Keis Atem ging schwer, die Energie, die die Wesen verströmten war erdrückend. Jeder Schritt fühlte sich an, als würde er eine Tonne wiegen und hätten ihn die Stricke nicht gehalten, wäre er vermutlich zusammengebrochen. Er wollte fort von hier. Hinaus, einfach nur weg! Er ertrug diese Masse an Gefühlen nicht, die ungefiltert auf ihn einströmte, sie raubte ihm den Verstand.

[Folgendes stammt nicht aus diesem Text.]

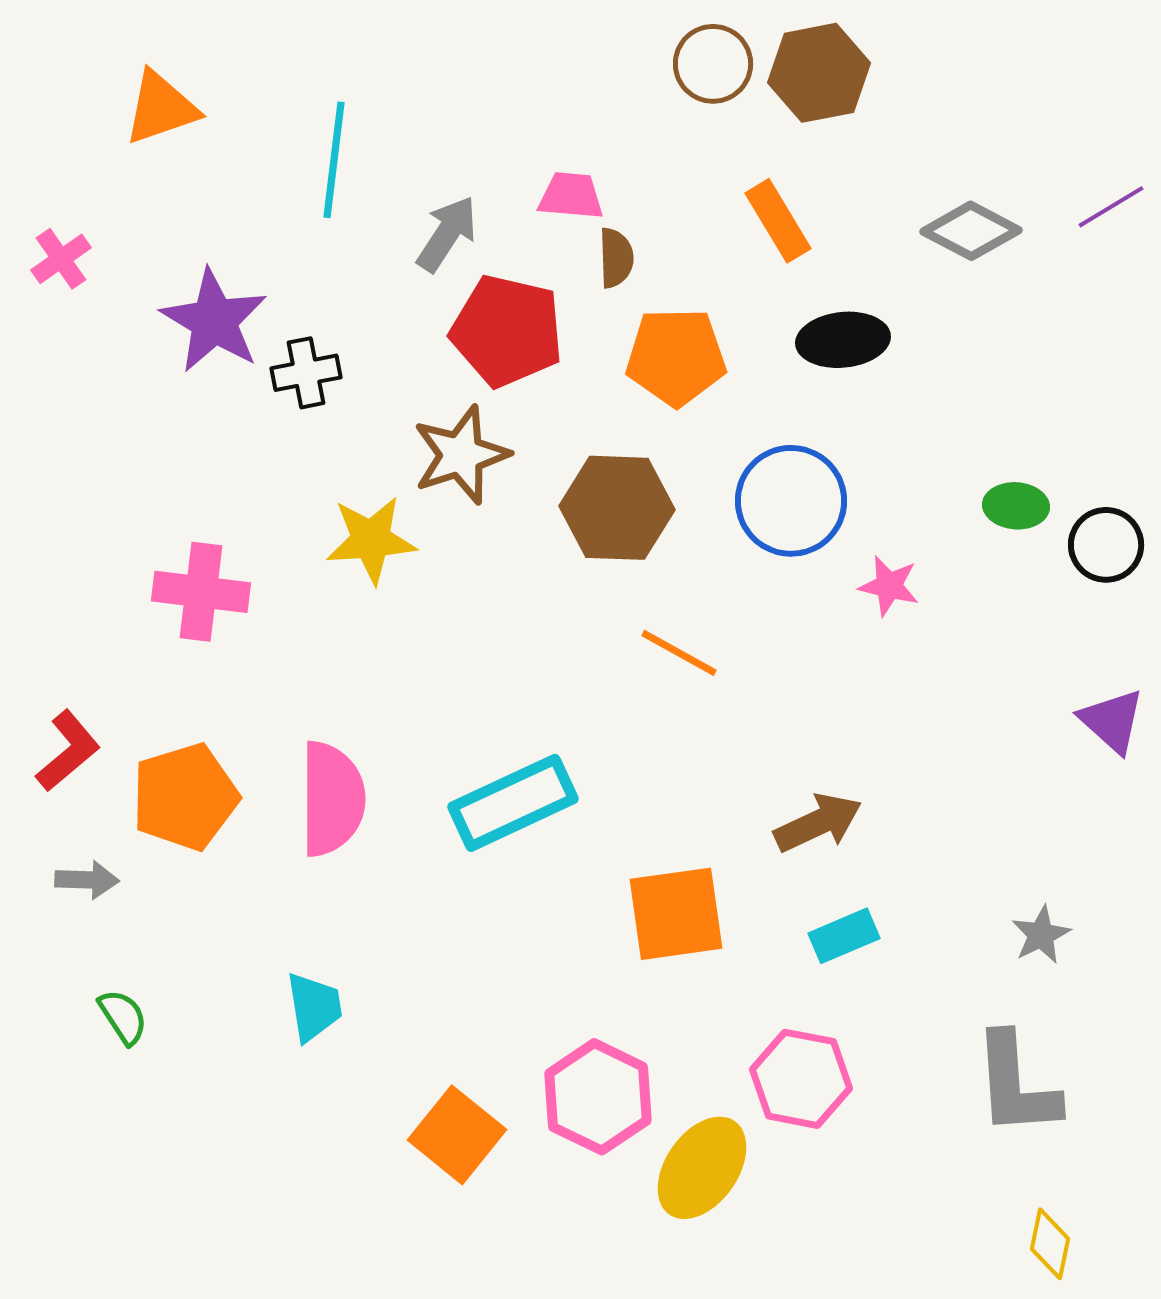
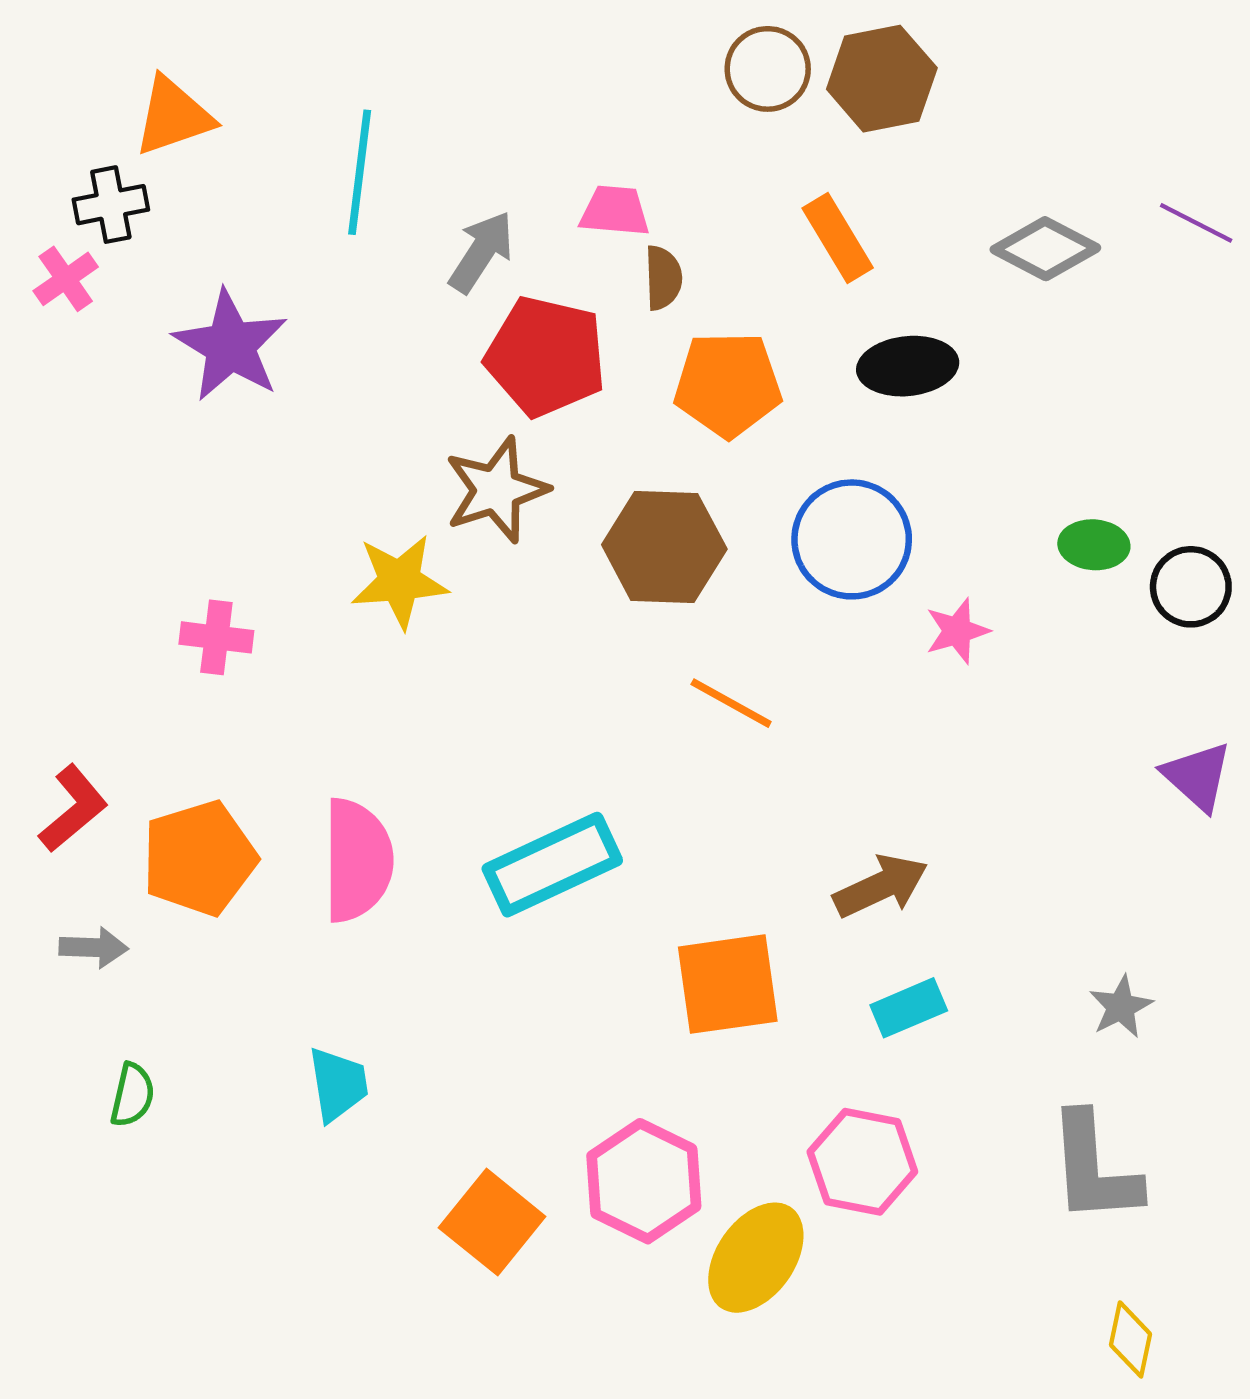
purple line: (1111, 207) -> (1196, 223), turned 58
black cross: (306, 373) -> (111, 205), moved
pink star: (889, 586) -> (957, 631), turned -30
pink cross: (201, 592) -> (216, 637), size x0.7
green semicircle: (123, 1017) -> (132, 1095), turned 46

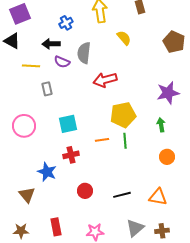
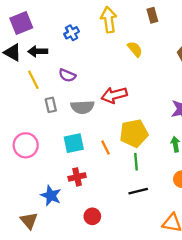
black arrow: (51, 44) -> (38, 51), moved
gray semicircle: (84, 53) -> (82, 107), moved, turned -100
yellow line: (31, 66) -> (33, 80), turned 60
orange line: (102, 140) -> (105, 147), moved, turned 72
black line: (122, 195) -> (138, 191), moved

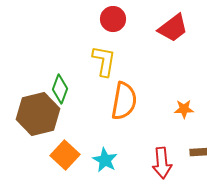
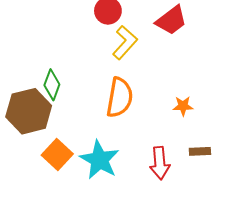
yellow L-shape: (104, 61) -> (125, 43), moved, turned 32
cyan star: (105, 160) -> (99, 160), size x1.5

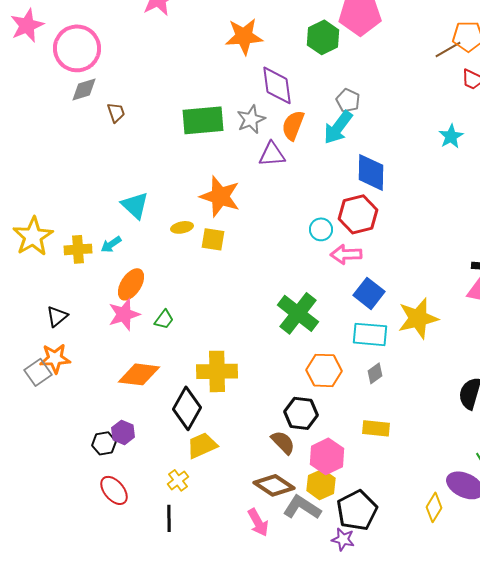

Endlich brachten die Soldaten ihn in eine Abzweigung und der Druck ließ nach. Noch immer zitterte Kei am ganzen Leib, bekam aber besser Luft und kam schneller voran. Völlig erschöpft und ausgelaugt trottete er weiter, bis die Soldaten in einem Gang stehenblieben, von dem links und rechts kleine Kammern abzweigten, welche mit Eisengittern versperrt waren. Die Fesseln wurden gelöst und Kei in eine der Zellen gestoßen. Es war feucht und muffig, aber er war zu erschöpft, um Widerstand zu leisten und blieb auf dem kalten Boden liegen. Die Soldaten versperrten die Tür und entfernten sich. Mit ihnen verschwand auch die einzige Lichtquelle und Kei fand sich in der tiefsten Finsternis, die er je erlebt hatte. Entkräftet zog er die Beine an. Trotz der Aufregungen klappten ihm die Augen zu und er fiel in einen unruhigen Schlaf.